Entre las señales más comunes se encuentran la sed intensa, boca seca, cansancio, mareos, dolor de cabeza, orina más oscura de lo habitual y disminución en la frecuencia al ir al baño.
Cuando la pérdida de líquidos es más crítica pueden aparecer síntomas severos como debilidad extrema, desmayos o alteraciones en la presión arterial, situaciones que pueden requieren atención médica.
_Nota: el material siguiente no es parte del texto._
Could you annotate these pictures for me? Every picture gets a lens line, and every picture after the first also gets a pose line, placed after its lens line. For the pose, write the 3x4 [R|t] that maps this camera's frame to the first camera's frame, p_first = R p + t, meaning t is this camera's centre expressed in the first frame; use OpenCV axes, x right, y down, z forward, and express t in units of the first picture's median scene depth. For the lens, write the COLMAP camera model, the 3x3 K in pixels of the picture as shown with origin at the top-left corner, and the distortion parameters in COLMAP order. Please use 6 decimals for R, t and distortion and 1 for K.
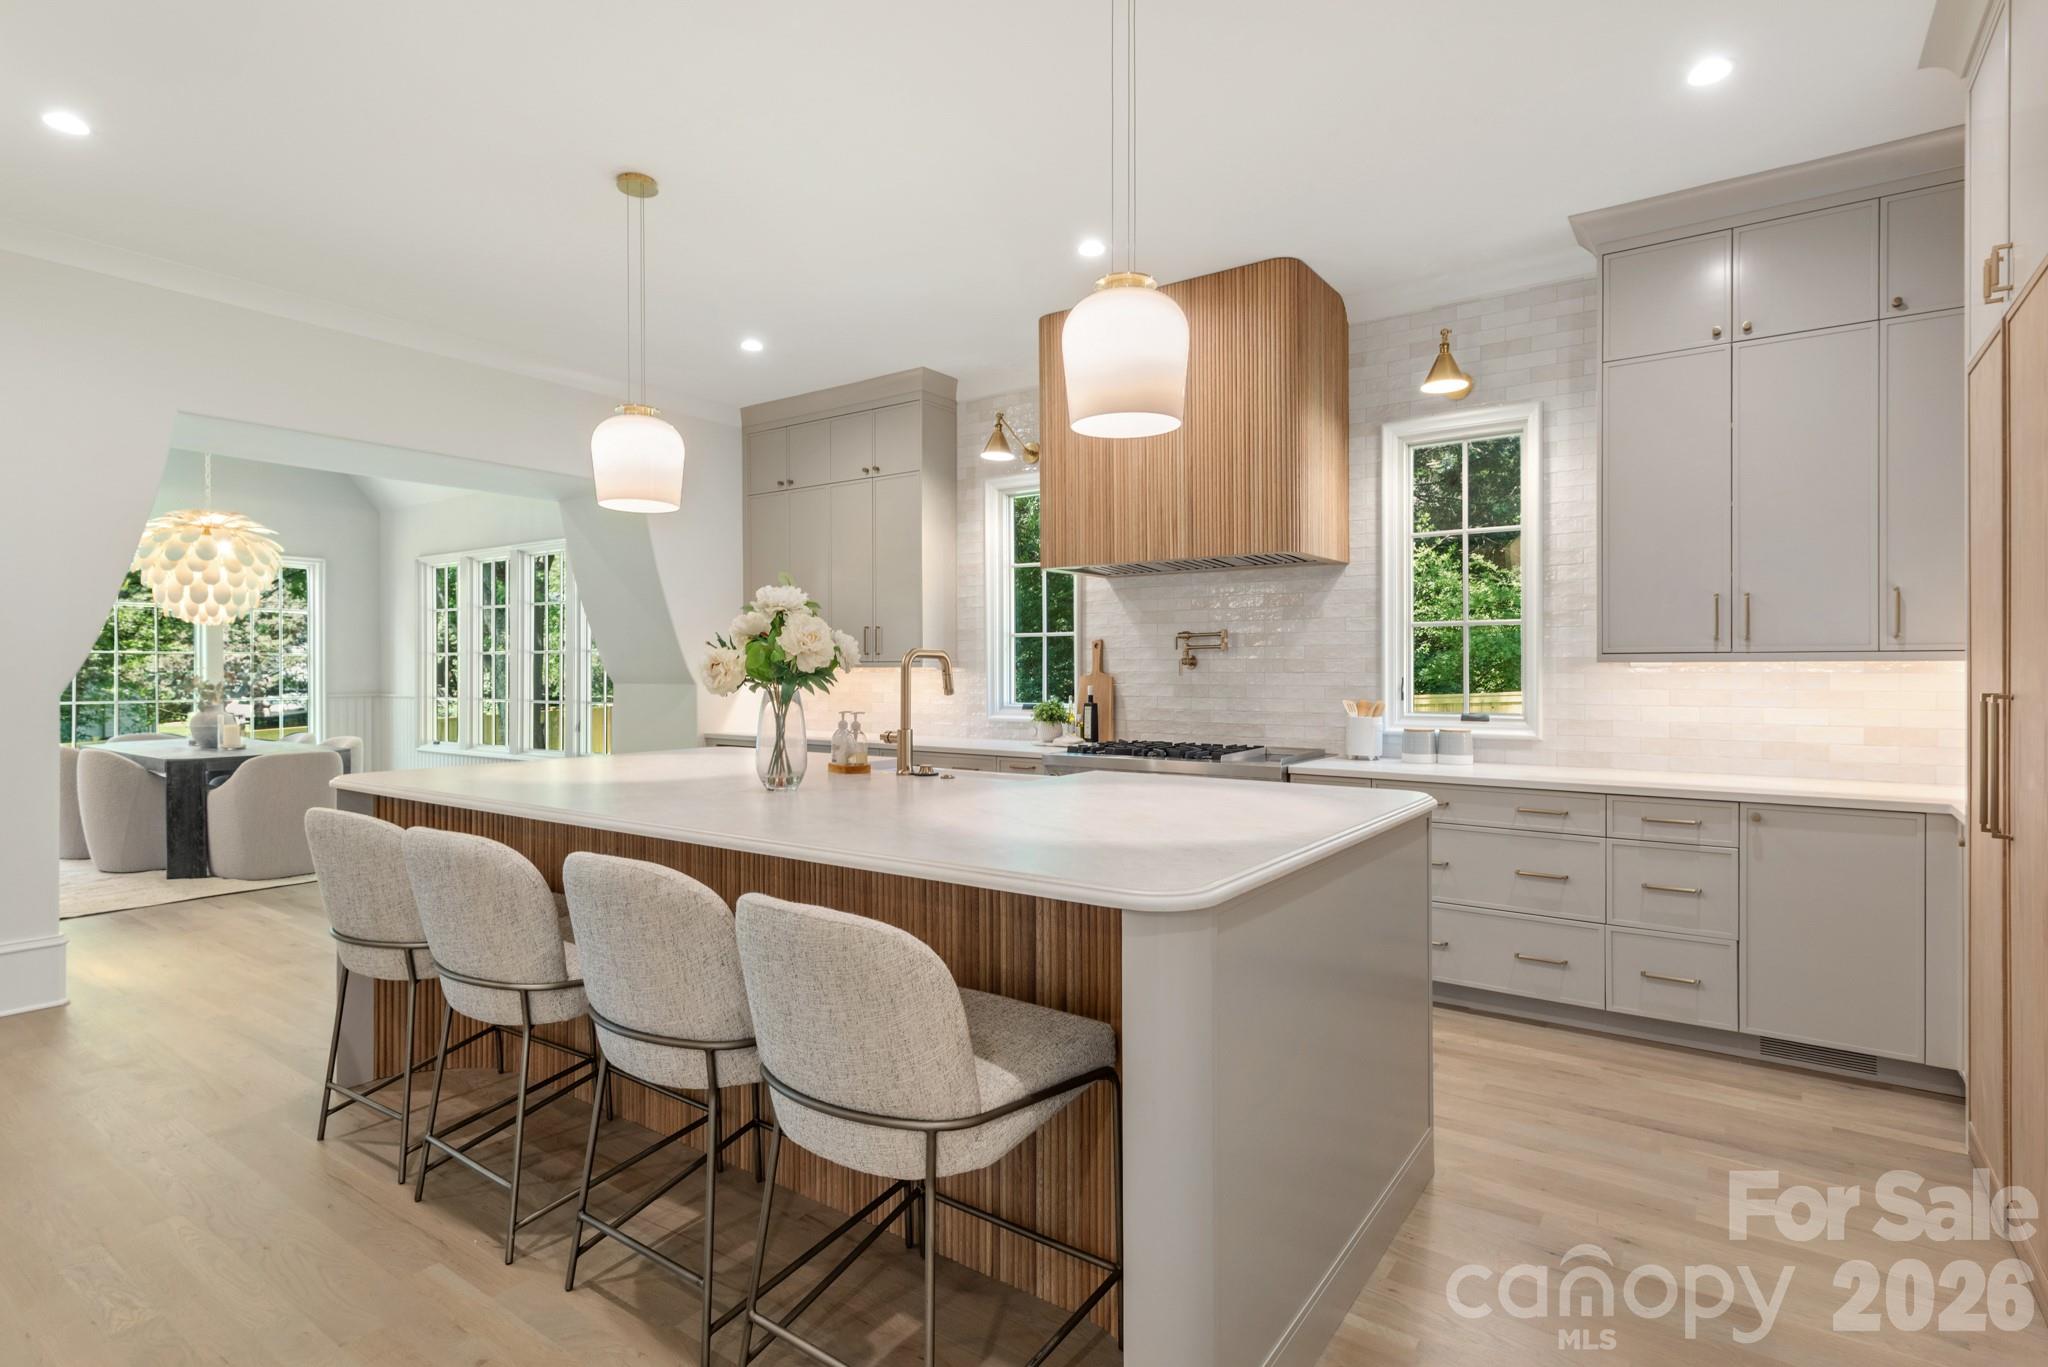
lens RADIAL K [[993.0, 0, 1008.5], [0, 993.0, 672.7], [0, 0, 1]] dist [0.019449, 0.000139]
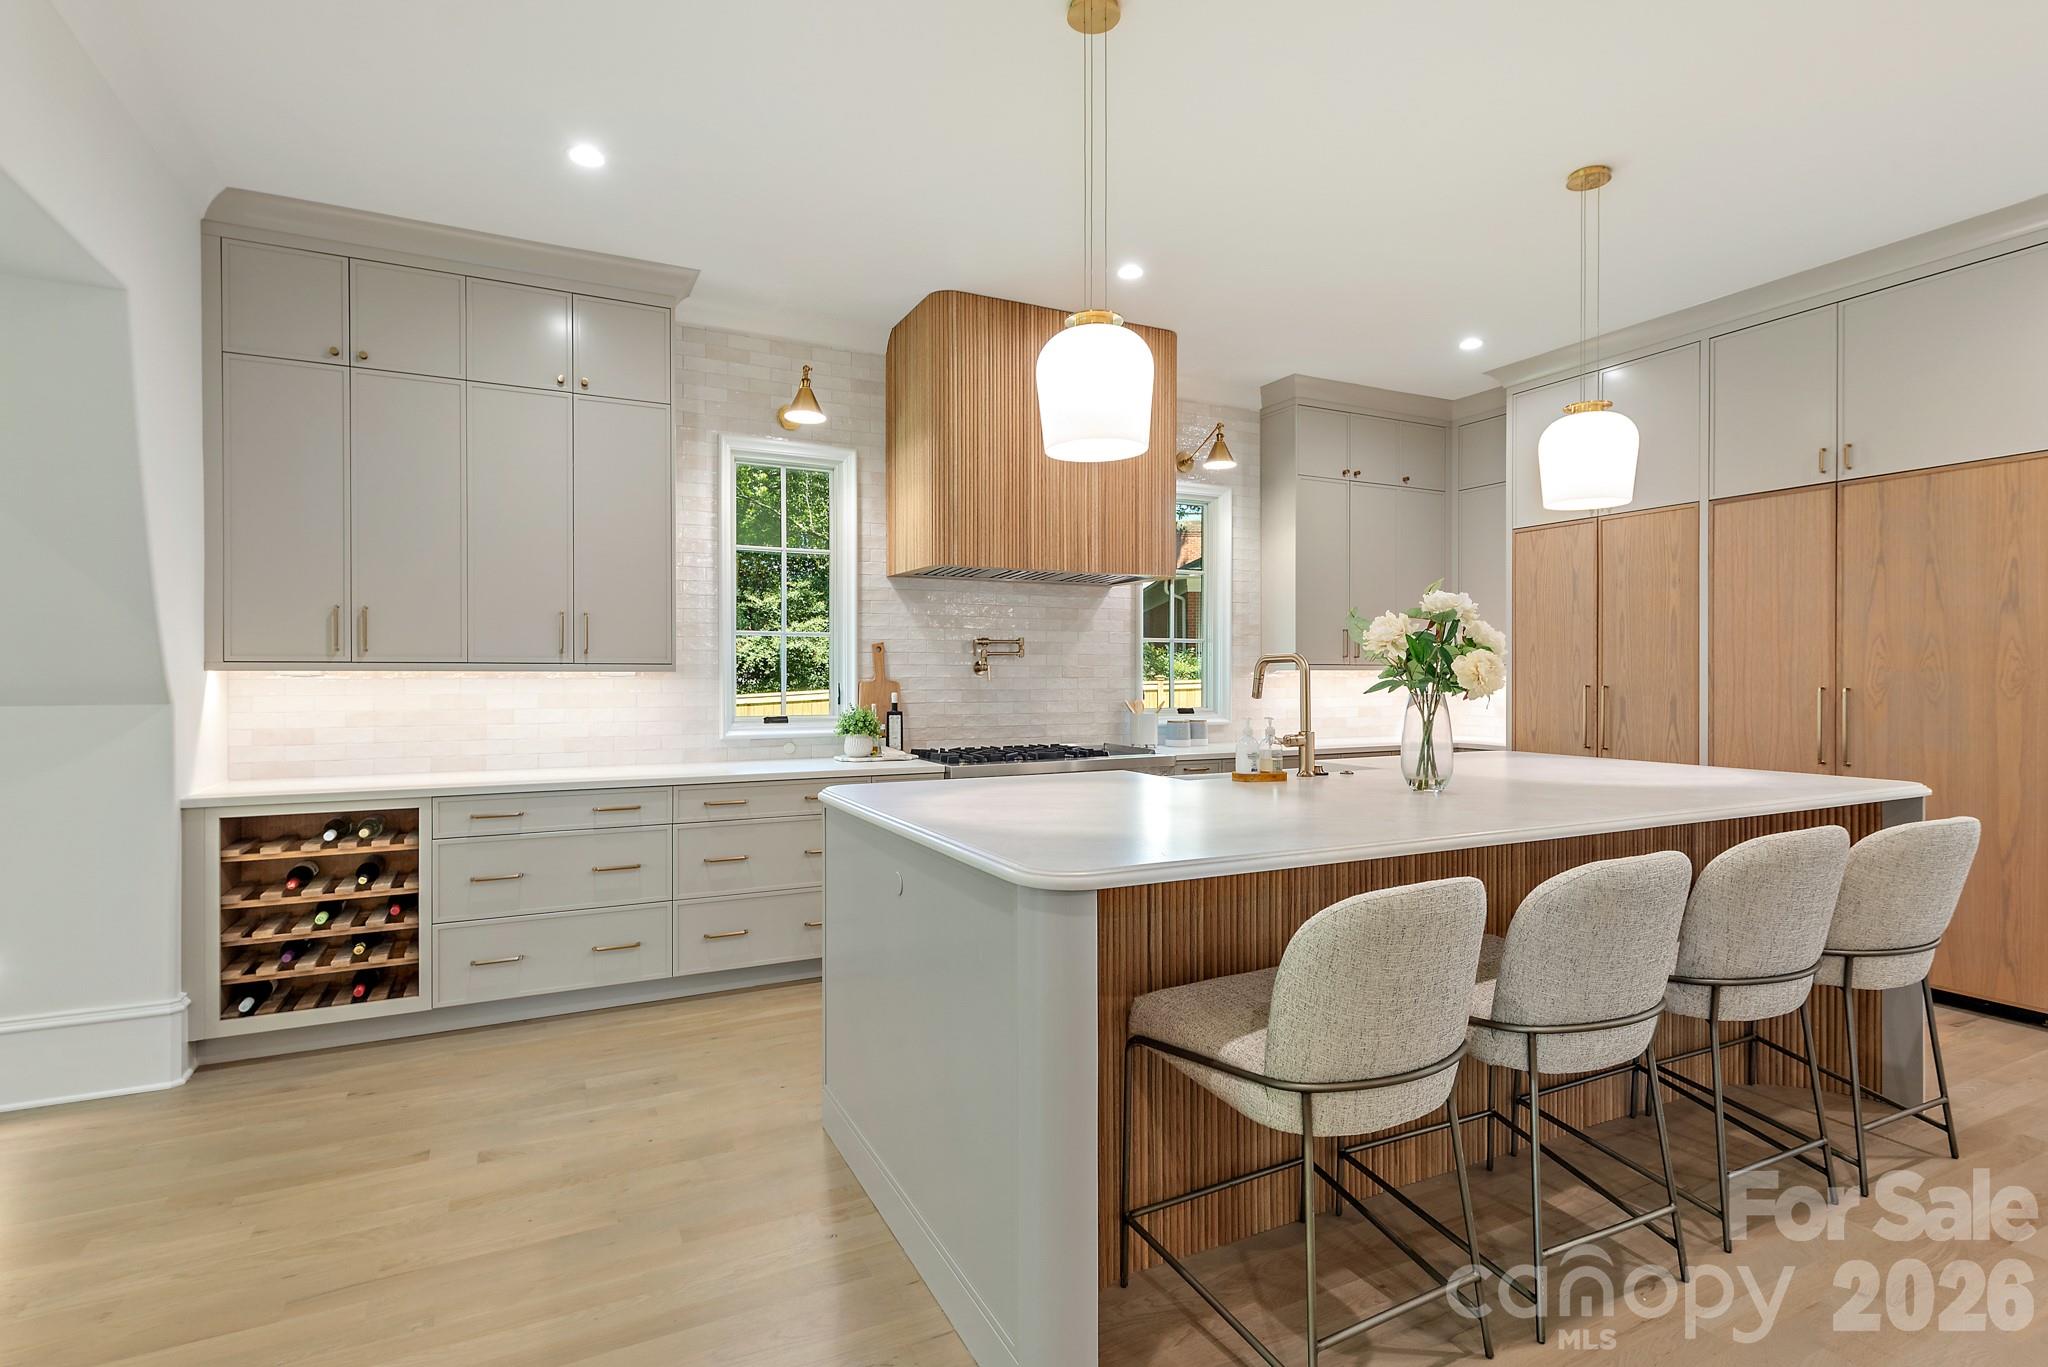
lens RADIAL K [[993.0, 0, 987.7], [0, 993.0, 683.1], [0, 0, 1]] dist [0.019449, 0.000139]
pose [[0.486416, -0.006715, 0.873702, -0.700122], [0.002549, 0.999977, 0.006266, -0.001041], [-0.873724, -0.000821, 0.486422, 0.484728]]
Durante una ola de calor también es importante evitar esperar hasta tener sed para beber agua, ya que esta sensación aparece cuando el organismo ya comienza a presentar cierto grado de deshidratación.
Consejos para evitar la deshidratación durante una ola de calor
Además de beber agua de manera constante, los especialistas recomiendan evitar la exposición prolongada al sol, especialmente en las horas de mayor intensidad, entre las 11 de la mañana y las 4 de la tarde.
También es importante utilizar ropa ligera, buscar lugares frescos y aumentar el consumo de frutas y alimentos con alto contenido de agua.
Las bebidas con exceso de azúcar, alcohol o cafeína no deben sustituir al agua natural, ya que algunas pueden favorecer una mayor pérdida de líquido.
A grandes rasgos, una hidratación adecuada durante los días de altas temperaturas es una de las medidas más sencillas para proteger la salud y evitar complicaciones relacionadas con la deshidratación.